The Mission of TextGrid
Aim of TextGrid is to create a virtual research environment (VRE) for humanities scholars which should includes various tools and services for analysis, evaluation and publication of cultural remains such as texts, codices and images. A basic idea was the bringing together of instruments for dealing with texts, because texts as such are a crucial issue in the humanities. They are not only media for the communication of contents or research results, but also primary sources or base material for further studies. Therefore, the architecture of the created workspace is basically designed for working with texts. TextGrid also serves the storage and re-use of electronic text data. To scholars TextGrid offers the opportunity to analyze, evaluate and publish texts and image scans as well as to establish connections between these media. That makes the research environment useful for representatives of several scientific fields: Linguistics, Literary Studies, Musicology, Visual Culture. At the same time software developers are able to participate because the architecture of TextGrid is extensible, which means it has interfaces to include additional tools and services gradually.
The idea or concept of TextGrid is quite simple: The writing desk of the researcher in the real world is substituted by the so-called TextGrid Laboratory (Lab), an open source software which is available as portable file. It is based on Eclipse and can be stored on a USB flash drive and thus be started from any computer. The academic library is symbolized by the TextGrid Repository (Rep) which is accessible via internet and which enables lasting storage and re-use of research data. The focal point of the Lab is the XML Editor for text data processing. The markup language XML is most convenient for the research environment because all sorts of structured information can be displayed and administrated in standardized form. Furthermore, XML is extensible and adaptable to special needs. All in all, TextGrid addresses three main groups of users: scholars using TextGrid for their projects, developers implementing services and tools in TextGrid and content providers (archives etc.) that want to integrate their data into TextGrid.
Why using TextGrid?
What benefits can TextGrid offer to users? The virtual research environment mostly complies with the needs of scholars who want to work within a community of locally dispersed researchers. Many projects in the humanities have a tendency not only to gather an interdisciplinary team of scholars with different points of view; their research topics are also increasingly treated by partners who live and work apart from each other in different countries which makes the working practice more and more complex. In this case, an appropriate user and document management for electronic data processing is useful. Scholars in a scattered project team require standards in working processes. They want to exchange their research data smoothly at short notice and to keep them long-time available in a save place even in the world wide web. Working instruments should be flexible and adaptable to various research methods. Especially scholarly editors often need to share a great amount of archived text data in order to edit it simultaneously. To facilitate the workflow it is useful for them to have free access to their data as well as a common workspace where they can use the same tools or instruments for efficient text retrieval or annotation under a common graphical user interface. In addition, it is helpful to document an intermediate state of the editing process, so that other users can trace it back.

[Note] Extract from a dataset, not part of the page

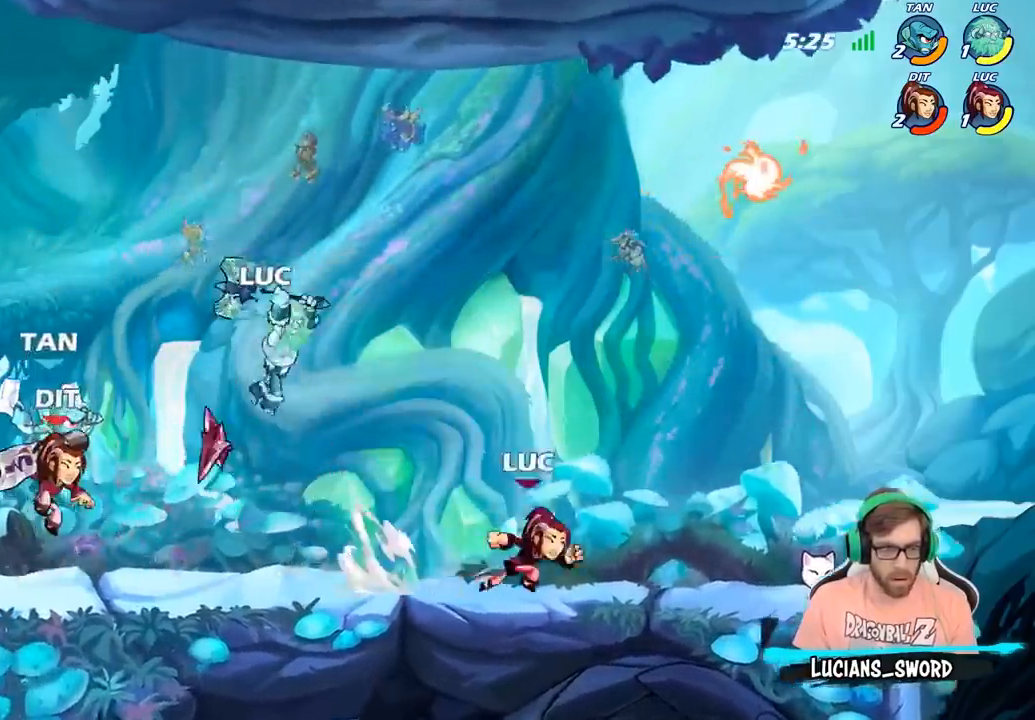
{"buttons": [], "left_stick": "up-right", "right_stick": "center", "events": [[100, "left_stick", "up-left"], [267, "left_stick", "up-right"]]}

A virtual research environment meets those needs and wishes. It makes possible new forms of internet-based collaboration. The following requirements are fulfilled:
Administration and organisation of workflow
These consist of
- sophisticated user management (i.e. the distribution of roles and rights for different project partners).
- efficient document management (that means TextGrid manages projects and objects with different relations between them).
- management of the working process, that means it is possible to save interim states of editing in the form of revisions and to have some kind of locking mechanism.
Decentralized working
The software enables the user to start the Laboratory location-independently from a portable storage medium.
Standardization
The working with controlled metadata vocabulary and open standards facilitates the exchange of data, text retrieval and digital archiving.
Expandability
Open interfaces make the whole system flexible and appropriate for the addition of new tools and services.
Modularity
The TextGrid Laboratory is characterized by a modular order with the XML Editor as core element, which the VRE is built on. A large number of tools and services is associated with the XML Editor. This modular structure is supposed to facilitate the working process in the virtual research environment. On the one hand many tools can be arranged and combined according to own requirements like in a construction kit. On the other hand open interfaces allow the integration of new specially developed applications. Some tools allow the insertion of elements into the source text of the XML Editor; others have a structural connection to the XML Editor.
Assignment of User Rights
As mentioned above TextGrid
provides a sophisticated user rights management. Each TextGrid
Project has at least one Project Manager who has the right to
delegate, i.e. assign and remove role to/from other users. With
this Role Based Access Control
(RBAC) the user roles can even be assigned to users
temporarily, e.g. to participate in a project to perform a specific
task. Only users holding a role in a certain Project can access its
unpublished content in the way the role grants: Observers are only
allowed to read its documents whereas Editors have the additional
right to modify TextGrid Objects and save their changes. In this
way the Project Manager(s) of a TextGrid Project can control the
accessibility of their data and thus guarantee reliable working and
storing conditions in a worldwide accessible research
infrastructure.
Distributed Storage
The TextGrid Repository has a distributed storage which consists of two main parts. The activation, creation and editing of files takes place in the TextGrid Repository. The data is stored and secured in a search index and has no persistent identifier. This so-called Search Index 1 is dynamic whoch means it contains data which can be only accessed by the user of the Lab who has been assigned special rights via authentication. This data can be changed and deleted if one has the authority to edit and delete respectively. Other users can be invited to this process. After publication the data is transferred to the second search index. The data disappears from Search Index 1 and is provided with a persistent identifier (a code consisting of numbers and letters) in order to be referenced uniquely. The files transferred this way can not be changed anymore. Afterwards modifications can be carried out only by copying and re-importing a file back to Index 1.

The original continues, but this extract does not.